### WORK INSTRUCTIONS
An exact copy of the listing below is needed, with no pictures in it.

### INFORMATION SUPPLIED
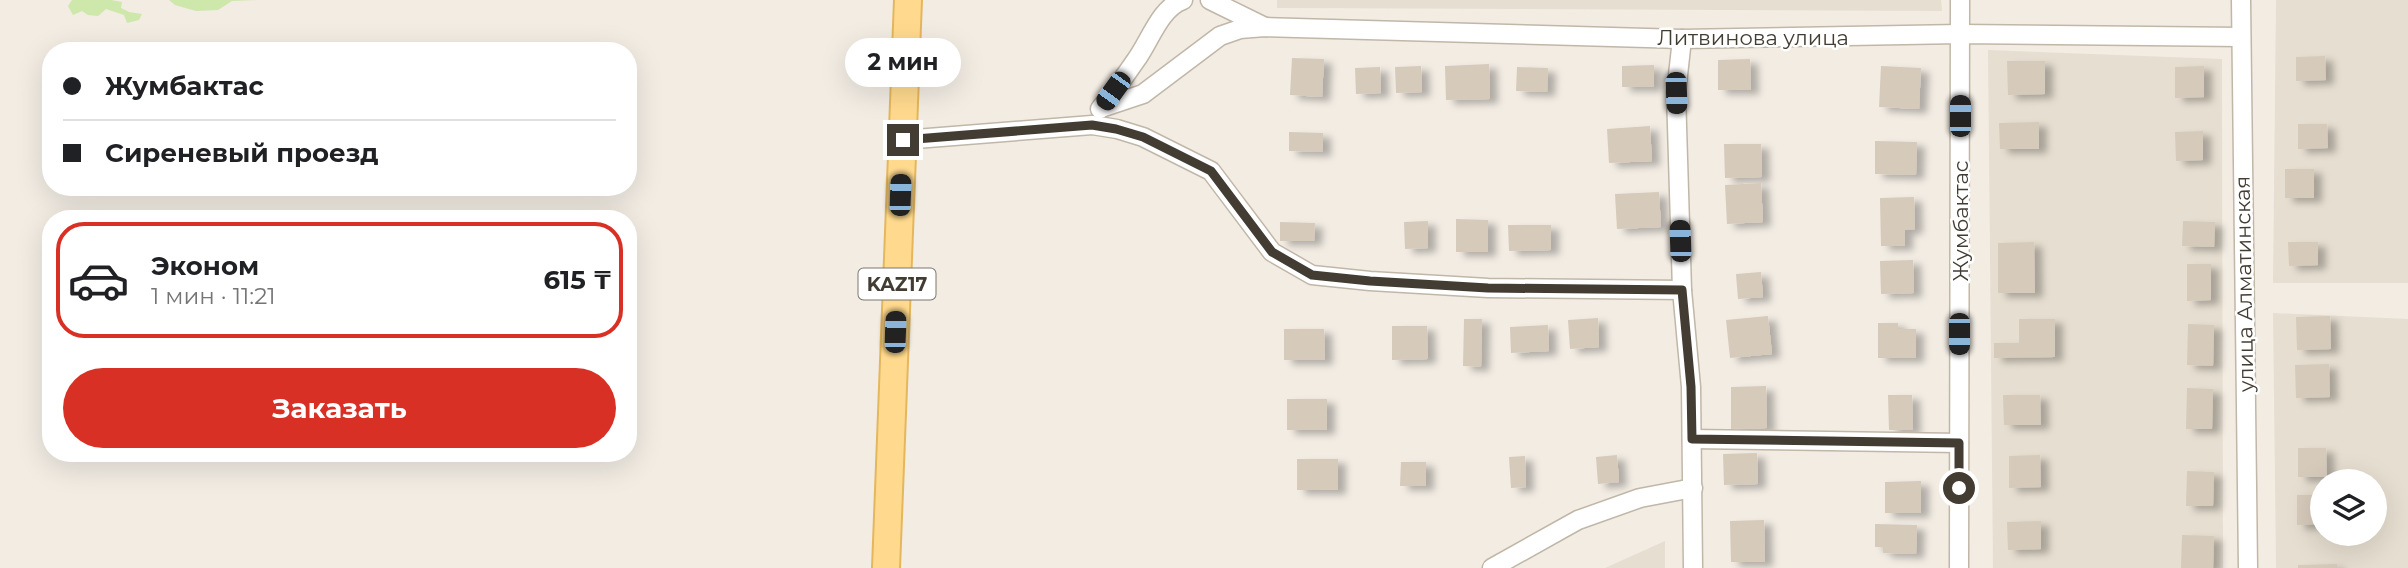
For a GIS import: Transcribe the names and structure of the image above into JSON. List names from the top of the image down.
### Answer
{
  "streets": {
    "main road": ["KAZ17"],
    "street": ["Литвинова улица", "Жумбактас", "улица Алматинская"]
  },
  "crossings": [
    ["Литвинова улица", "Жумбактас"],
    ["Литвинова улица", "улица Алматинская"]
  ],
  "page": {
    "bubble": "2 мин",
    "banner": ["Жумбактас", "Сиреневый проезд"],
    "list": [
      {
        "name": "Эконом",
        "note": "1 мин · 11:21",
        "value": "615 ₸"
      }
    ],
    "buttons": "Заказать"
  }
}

### SOLUTION
For a GIS import: Transcribe the names and structure of the image above into JSON. List names from the top of the image down.
### Answer
{
  "streets": {
    "main road": ["KAZ17"],
    "street": ["Литвинова улица", "Жумбактас", "улица Алматинская"]
  },
  "crossings": [
    ["Литвинова улица", "Жумбактас"],
    ["Литвинова улица", "улица Алматинская"]
  ],
  "page": {
    "bubble": "2 мин",
    "banner": ["Жумбактас", "Сиреневый проезд"],
    "list": [
      {
        "name": "Эконом",
        "note": "1 мин · 11:21",
        "value": "615 ₸"
      }
    ],
    "buttons": "Заказать"
  }
}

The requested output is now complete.